Regardless of whether this legend holds weight, a cocktail named El Draque was popular in Havana until it morphed into its modern form, the mojito.

It’s never too late to give an old drink a little facelift. There’s nothing quite like a classic mojito, but its simplicity lends itself well to variation. While I was in Cuba one of my favorite cocktails was a mojito variation with honey and basil we had at Callejon de Hamel.

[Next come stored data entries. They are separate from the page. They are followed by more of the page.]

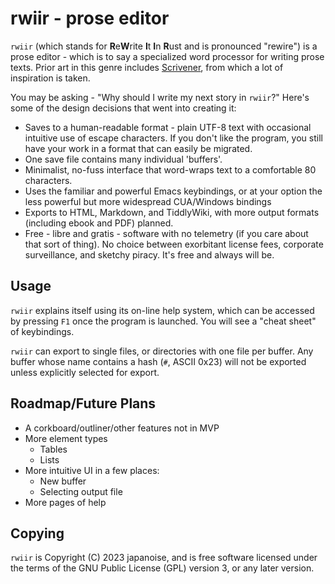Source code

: # rwiir - prose editor

`rwiir` (which stands for **R**e**W**rite **I**t **I**n **R**ust and is
pronounced "rewire") is a prose editor - which is to say a specialized word
processor for writing prose texts. Prior art in this genre includes
[Scrivener][scriv], from which a lot of inspiration is taken.

You may be asking - "Why should I write my next story in `rwiir`?" Here's some
of the design decisions that went into creating it:

* Saves to a human-readable format - plain UTF-8 text with occasional intuitive
  use of escape characters. If you don't like the program, you still have your
  work in a format that can easily be migrated.
* One save file contains many individual 'buffers'.
* Minimalist, no-fuss interface that word-wraps text to a comfortable 80
  characters.
* Uses the familiar and powerful Emacs keybindings, or at your option the less
  powerful but more widespread CUA/Windows bindings
* Exports to HTML, Markdown, and TiddlyWiki, with more output formats (including
  ebook and PDF) planned.
* Free - libre and gratis - software with no telemetry (if you care about that
  sort of thing). No choice between exorbitant license fees, corporate
  surveillance, and sketchy piracy. It's free and always will be.

[scriv]: https://www.literatureandlatte.com/scrivener/overview

## Usage

`rwiir` explains itself using its on-line help system, which can be accessed by
pressing `F1` once the program is launched. You will see a "cheat sheet" of
keybindings.

`rwiir` can export to single files, or directories with one file per buffer. Any
buffer whose name contains a hash (`#`, ASCII 0x23) will not be exported unless
explicitly selected for export.

## Roadmap/Future Plans

* A corkboard/outliner/other features not in MVP
* More element types
  - Tables
  - Lists
* More intuitive UI in a few places:
  - New buffer
  - Selecting output file
* More pages of help

## Copying

`rwiir` is Copyright (C) 2023 japanoise, and is free software licensed under the
terms of the GNU Public License (GPL) version 3, or any later version.
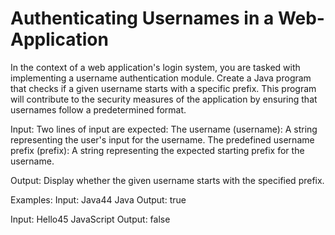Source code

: # Authenticating Usernames in a Web-Application
In the context of a web application's login system, you are tasked with implementing a username authentication module. Create a Java program that checks if a given username starts with a specific prefix. This program will contribute to the security measures of the application by ensuring that usernames follow a predetermined format.

Input:
Two lines of input are expected:
The username (username): A string representing the user's input for the username.
The predefined username prefix (prefix): A string representing the expected starting prefix for the username.

Output:
Display whether the given username starts with the specified prefix.

Examples:
Input:  Java44
 	Java
Output: true

Input:  Hello45
	JavaScript
Output: false	
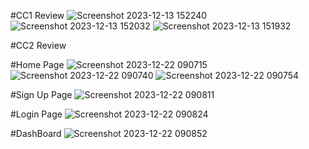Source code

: #CC1 Review
![Screenshot 2023-12-13 152240](https://github.com/Srithasri/React_IRC/assets/125287386/448a9fb4-5847-49ab-ba50-0a39c4bf3afd)
![Screenshot 2023-12-13 152032](https://github.com/Srithasri/React_IRC/assets/125287386/c523fbb9-38dc-4534-b864-c2ef41b10c64)
![Screenshot 2023-12-13 151932](https://github.com/Srithasri/React_IRC/assets/125287386/2b368a60-2730-40e8-b4f3-37be2e3b0f62)

#CC2 Review

#Home Page
![Screenshot 2023-12-22 090715](https://github.com/Srithasri/React_IRC/assets/125287386/1dd90cb2-1e1c-44be-8f84-8382dd08e554)
![Screenshot 2023-12-22 090740](https://github.com/Srithasri/React_IRC/assets/125287386/5d801b27-7166-4d69-955c-f5d19f8832d2)
![Screenshot 2023-12-22 090754](https://github.com/Srithasri/React_IRC/assets/125287386/98bb47aa-58ee-44f5-9178-373532977ea8)

#Sign Up Page
![Screenshot 2023-12-22 090811](https://github.com/Srithasri/React_IRC/assets/125287386/f8dd783e-016c-4cec-bb7e-56447353b5dd)

#Login Page
![Screenshot 2023-12-22 090824](https://github.com/Srithasri/React_IRC/assets/125287386/302dbaf6-768e-415d-be98-1065d423888f)

#DashBoard
![Screenshot 2023-12-22 090852](https://github.com/Srithasri/React_IRC/assets/125287386/90486b2f-dfbe-4fb5-9c13-b4d571098f2e)
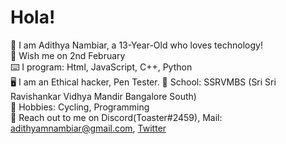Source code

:# Hola! <br />
🙂 I am Adithya Nambiar, a 13-Year-Old who loves technology! <br />
🎉 Wish me on 2nd February <br />
⌨️ I program: Html, JavaScript, C++, Python <br />
🖥️ I am an Ethical hacker, Pen Tester.
📖 School: SSRVMBS (Sri Sri Ravishankar Vidhya Mandir Bangalore South)<br />
🏃 Hobbies: Cycling, Programming <br />
💬 Reach out to me on Discord(Toaster#2459), Mail: adithyamnambiar@gmail.com, [Twitter](https://twitter.com/AdithyaNambia14)
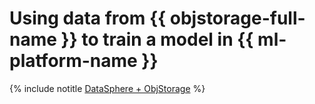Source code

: # Using data from {{ objstorage-full-name }} to train a model in {{ ml-platform-name }}

{% include notitle [DataSphere + ObjStorage](../../_tutorials/datasphere/s3-to-datasphere.md) %}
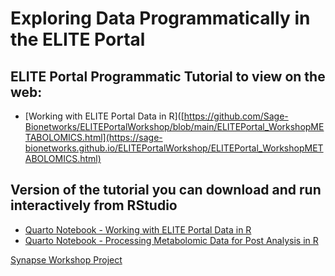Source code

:# Exploring Data Programmatically in the ELITE Portal

## ELITE Portal Programmatic Tutorial to view on the web:
- [Working with ELITE Portal Data in R]([https://github.com/Sage-Bionetworks/ELITEPortalWorkshop/blob/main/ELITEPortal_WorkshopMETABOLOMICS.html](https://sage-bionetworks.github.io/ELITEPortalWorkshop/ELITEPortal_WorkshopMETABOLOMICS.html)

## Version of the tutorial you can download and run interactively from RStudio
- [Quarto Notebook - Working with ELITE Portal Data in R](https://github.com/Sage-Bionetworks/ELITEPortalWorkshop/blob/main/mouse_metabolomics_R_tutorial.qmd)
- [Quarto Notebook - Processing Metabolomic Data for Post Analysis in R](https://github.com/Sage-Bionetworks/ELITEPortalWorkshop/blob/main/metabolomicDataProc.qmd)

[Synapse Workshop Project](https://www.synapse.org/Synapse:syn65482900/wiki/631216)
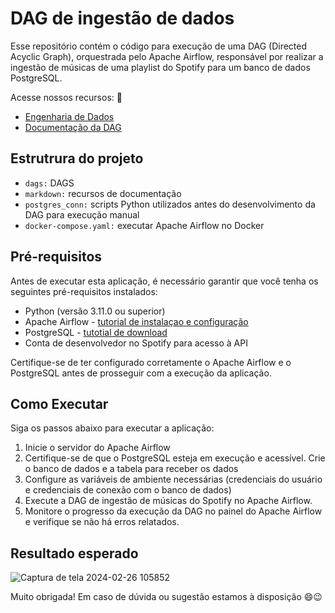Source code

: # DAG de ingestão de dados
Esse repositório contém o código para execução de uma DAG (Directed Acyclic Graph), orquestrada pelo Apache Airflow, responsável por realizar a ingestão de músicas de uma playlist do Spotify para um banco de dados PostgreSQL.

Acesse nossos recursos: 🔗
- [Engenharia de Dados](./markdowns/engenharia_dados.md)
- [Documentação da DAG](./markdowns/dag_ingestao.md)

## Estrutrura do projeto
- `dags:` DAGS
- `markdown:` recursos de documentação
- `postgres_conn:` scripts Python utilizados antes do desenvolvimento da DAG para execução manual
- `docker-compose.yaml:` executar Apache Airflow no Docker

## Pré-requisitos
Antes de executar esta aplicação, é necessário garantir que você tenha os seguintes pré-requisitos instalados:

- Python (versão 3.11.0 ou superior)
- Apache Airflow - [tutorial de instalaçao e configuração](https://airflow.apache.org/docs/apache-airflow/stable/howto/docker-compose/index.html#initialize-the-database)
- PostgreSQL - [tutotial de download](https://www.postgresql.org/download/)
- Conta de desenvolvedor no Spotify para acesso à API
  
Certifique-se de ter configurado corretamente o Apache Airflow e o PostgreSQL antes de prosseguir com a execução da aplicação.

## Como Executar
Siga os passos abaixo para executar a aplicação:

1. Inicie o servidor do Apache Airflow
2. Certifique-se de que o PostgreSQL esteja em execução e acessível. Crie o banco de dados e a tabela para receber os dados
3. Configure as variáveis de ambiente necessárias (credenciais do usuário e credenciais de conexão com o banco de dados)
4. Execute a DAG de ingestão de músicas do Spotify no Apache Airflow.
5. Monitore o progresso da execução da DAG no painel do Apache Airflow e verifique se não há erros relatados.



## Resultado esperado
![Captura de tela 2024-02-26 105852](https://github.com/AnaJuliaMM/comite_2602/assets/123522605/29ab1cc4-0843-4711-85f7-7edf9ff1d55c)


Muito obrigada! Em caso de dúvida ou sugestão estamos à disposição 😄😉
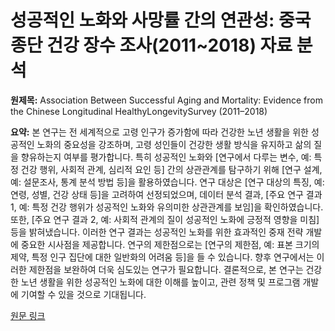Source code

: # 성공적인 노화와 사망률 간의 연관성: 중국 종단 건강 장수 조사(2011~2018) 자료 분석

**원제목:** Association Between Successful Aging and Mortality: Evidence from the Chinese Longitudinal HealthyLongevitySurvey (2011–2018)

**요약:** 본 연구는 전 세계적으로 고령 인구가 증가함에 따라 건강한 노년 생활을 위한 성공적인 노화의 중요성을 강조하며, 고령 성인들이 건강한 생활 방식을 유지하고 삶의 질을 향유하는지 여부를 평가합니다.  특히 성공적인 노화와 [연구에서 다루는 변수, 예: 특정 건강 행위, 사회적 관계, 심리적 요인 등] 간의 상관관계를 탐구하기 위해 [연구 설계, 예: 설문조사, 통계 분석 방법 등]을 활용하였습니다. 연구 대상은 [연구 대상의 특징, 예: 연령, 성별, 건강 상태 등]을 고려하여 선정되었으며,  데이터 분석 결과, [주요 연구 결과 1, 예: 특정 건강 행위가 성공적인 노화와 유의미한 상관관계를 보임]을 확인하였습니다. 또한, [주요 연구 결과 2, 예: 사회적 관계의 질이 성공적인 노화에 긍정적 영향을 미침] 등을 밝혀냈습니다. 이러한 연구 결과는 성공적인 노화를 위한 효과적인 중재 전략 개발에 중요한 시사점을 제공합니다.  연구의 제한점으로는 [연구의 제한점, 예: 표본 크기의 제약, 특정 인구 집단에 대한 일반화의 어려움 등]을 들 수 있습니다.  향후 연구에서는 이러한 제한점을 보완하여 더욱 심도있는 연구가 필요합니다.  결론적으로, 본 연구는 건강한 노년 생활을 위한 성공적인 노화에 대한 이해를 높이고, 관련 정책 및 프로그램 개발에 기여할 수 있을 것으로 기대됩니다.

[원문 링크](https://www.liebertpub.com/doi/abs/10.1089/rej.2025.0014)
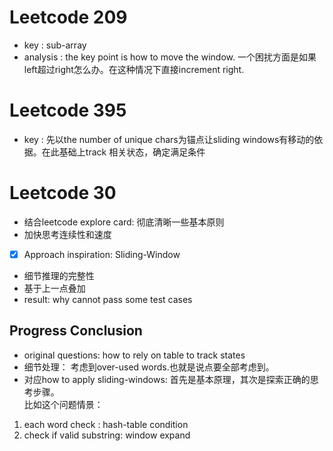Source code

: # Leetcode 209
* key : sub-array
* analysis : the key point is how to move the window. 一个困扰方面是如果left超过right怎么办。在这种情况下直接increment right.

# Leetcode 395
* key : 先以the number of unique chars为锚点让sliding windows有移动的依据。在此基础上track 相关状态，确定满足条件

# Leetcode 30
* 结合leetcode explore card: 彻底清晰一些基本原则
* 加快思考连续性和速度
- [X] Approach inspiration: Sliding-Window
* 细节推理的完整性
* 基于上一点叠加
* result: why cannot pass some test cases 
## Progress Conclusion 
* original questions: how to rely on table to track states
* 细节处理： 考虑到over-used words.也就是说点要全部考虑到。
* 对应how to apply sliding-windows: 首先是基本原理，其次是探索正确的思考步骤。<br>
比如这个问题情景： <br>
1. each word check  : hash-table condition 
2. check if valid substring: window expand 
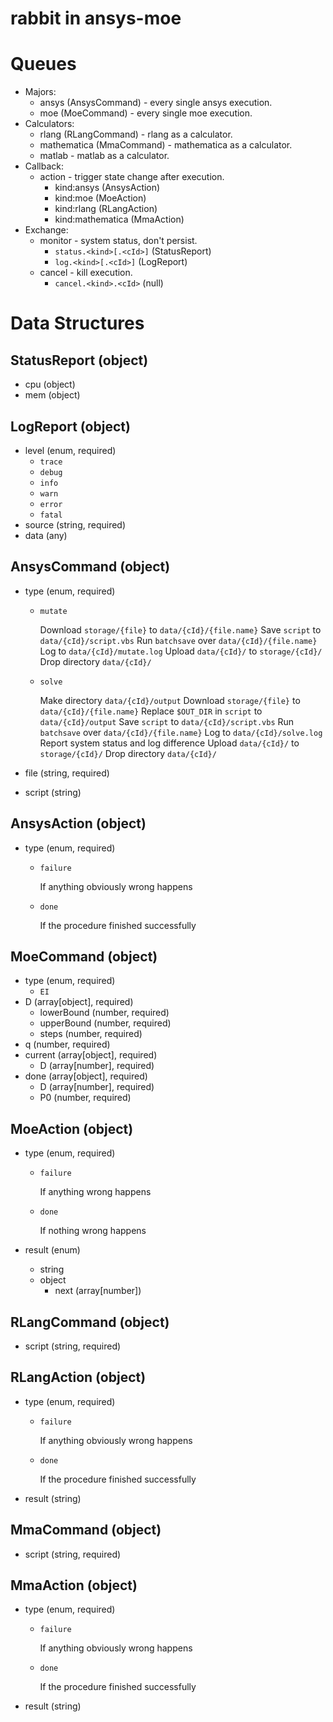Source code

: # rabbit in ansys-moe

# Queues

* Majors:
  * ansys (AnsysCommand) - every single ansys execution.
  * moe (MoeCommand) - every single moe execution.
* Calculators:
  * rlang (RLangCommand) - rlang as a calculator.
  * mathematica (MmaCommand) - mathematica as a calculator.
  * matlab - matlab as a calculator.
* Callback:
  * action - trigger state change after execution.
    - kind:ansys (AnsysAction)
    - kind:moe (MoeAction)
    - kind:rlang (RLangAction)
    - kind:mathematica (MmaAction)
* Exchange:
  * monitor - system status, don't persist.
    * `status.<kind>[.<cId>]` (StatusReport)
    * `log.<kind>[.<cId>]` (LogReport)
  * cancel - kill execution.
    * `cancel.<kind>.<cId>` (null)

# Data Structures

## StatusReport (object)

- cpu (object)
- mem (object)

## LogReport (object)

- level (enum, required)
  - `trace`
  - `debug`
  - `info`
  - `warn`
  - `error`
  - `fatal`
- source (string, required)
- data (any)

## AnsysCommand (object)

- type (enum, required)
  - `mutate`

    Download `storage/{file}` to `data/{cId}/{file.name}`
    Save `script` to `data/{cId}/script.vbs`
    Run `batchsave` over `data/{cId}/{file.name}`
    Log to `data/{cId}/mutate.log`
    Upload `data/{cId}/` to `storage/{cId}/`
    Drop directory `data/{cId}/`

  - `solve`

    Make directory `data/{cId}/output`
    Download `storage/{file}` to `data/{cId}/{file.name}`
    Replace `$OUT_DIR` in `script` to `data/{cId}/output`
    Save `script` to `data/{cId}/script.vbs`
    Run `batchsave` over `data/{cId}/{file.name}`
    Log to `data/{cId}/solve.log`
    Report system status and log difference
    Upload `data/{cId}/` to `storage/{cId}/`
    Drop directory `data/{cId}/`

- file (string, required)
- script (string)

## AnsysAction (object)

- type (enum, required)
  - `failure`

    If anything obviously wrong happens

  - `done`

    If the procedure finished successfully

## MoeCommand (object)

- type (enum, required)
  - `EI`
- D (array[object], required)
  - lowerBound (number, required)
  - upperBound (number, required)
  - steps (number, required)
- q (number, required)
- current (array[object], required)
  - D (array[number], required)
- done (array[object], required)
  - D (array[number], required)
  - P0 (number, required)

## MoeAction (object)

- type (enum, required)
  - `failure`

    If anything wrong happens

  - `done`

    If nothing wrong happens

- result (enum)
  - string
  - object
    - next (array[number])

## RLangCommand (object)

- script (string, required)

## RLangAction (object)

- type (enum, required)
  - `failure`

    If anything obviously wrong happens

  - `done`

    If the procedure finished successfully

- result (string)

## MmaCommand (object)

- script (string, required)

## MmaAction (object)

- type (enum, required)
  - `failure`

    If anything obviously wrong happens

  - `done`

    If the procedure finished successfully

- result (string)
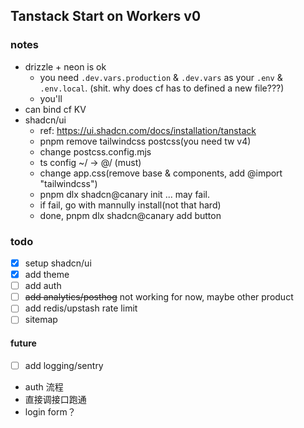 ## Tanstack Start on Workers v0

### notes
- drizzle + neon is ok
  - you need `.dev.vars.production` & `.dev.vars` as your `.env` & `.env.local`. (shit. why does cf has to defined a new file???)
  - you'll 
- can bind cf KV
- shadcn/ui
  - ref: https://ui.shadcn.com/docs/installation/tanstack
  - pnpm remove tailwindcss postcss(you need tw v4)
  - change postcss.config.mjs
  - ts config ~/ -> @/ (must)
  - change app.css(remove base & components, add @import "tailwindcss")
  - pnpm dlx shadcn@canary init ... may fail.
  - if fail, go with mannully install(not that hard)
  - done, pnpm dlx shadcn@canary add button


### todo
- [x] setup shadcn/ui
- [x] add theme
- [ ] add auth
- [ ] ~~add analytics/posthog~~ not working for now, maybe other product
- [ ] add redis/upstash rate limit
- [ ] sitemap

#### future
- [ ] add logging/sentry


- auth 流程
- 直接调接口跑通
- login form？
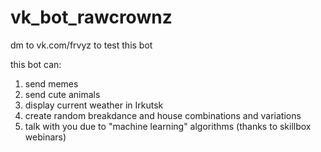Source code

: # vk_bot_rawcrownz
dm to vk.com/frvyz to test this bot

this bot can:
1. send memes
2. send cute animals
3. display current weather in Irkutsk
4. create random breakdance and house combinations and variations
5. talk with you due to "machine learning" algorithms (thanks to skillbox webinars)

My interpretation has a few twists: First, i made it with Plantation Pineapple rum instead of the traditional white rum. Second, I used some basil-infused honey syrup. It’s a great way to use up any basil overflow if you have a plant in your garden. The syrup could also pair nicely with fruit or vanilla ice cream.

Honey Basil Syrup
½ cup honey
½ cup water
15 large basil leaves

Heat honey and water in a saucepan until honey is dissolved. Remove from heat and add basil leaves. Allow to steep for about 20 minutes before straining syrup for use.

Pineapple Basil Mojito
5 fresh basil leaves
2 oz Plantation Pineapple rum*
1 oz lime juice
3/4 oz basil honey syrup
2 oz soda water

Gently muddle the basil leaves in the bottom of a highball glass. Add the rum, lime juice and basil honey syrup. Stir and add some crushed ice. Stir again, and top with more crushed ice. Top with soda water.

*If you can’t find Plantation Pineapple, substitute white rum for a basil mojito.